On 24 May 2021, Turkey published Presidential Decision No. 4018 in their Official Gazette. This Decision provides that the double taxation treaty between Rwanda and Turkey entered into force. The Turkey-Rwanda tax treaty was signed back on 1 December 2018. As per the Presential Decision, the treaty entered into force on 21 October 2020 but the effective date is from 1 January 2021.

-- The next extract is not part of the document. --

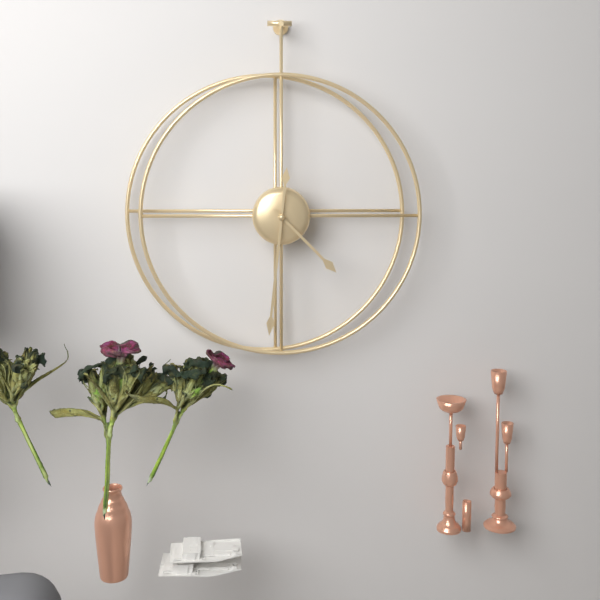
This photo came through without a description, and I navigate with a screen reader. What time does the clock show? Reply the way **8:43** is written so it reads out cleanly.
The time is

Here are some important details of the Turkey-Rwanda tax treaty.
1. Taxes Covered
Rwanda:
Personal Income Tax
Corporate Income Tax
Withholding taxes
Tax on rent of an immoveable property
Turkey:
Income Tax
Corporate Tax
2. Wittholding Tax Rates
Dividends – 10%
Interest – 10%
Royalties – 10%
Technical Service Fees – 10%
3. Special Provision for Dividends/Profits
Article 10 (Dividends) includes a provision that where a company resident of a Contracting State (either Turkey or Rwanda), has a permanent establishment in the other Contracting State, the profits taxable under Article 7 (Business Profits) may be subject to an additional tax in that other State, but the additional charge shall not exceed 10% of the amount fo those profits.
4. Permanent Establishment (PE)
A PE will be created when a company furnishes services through employees or other engaged personnel if the activities continue for a period or periods aggregating more than 183 days within a 12 month period. These activities should be for the same or connected project.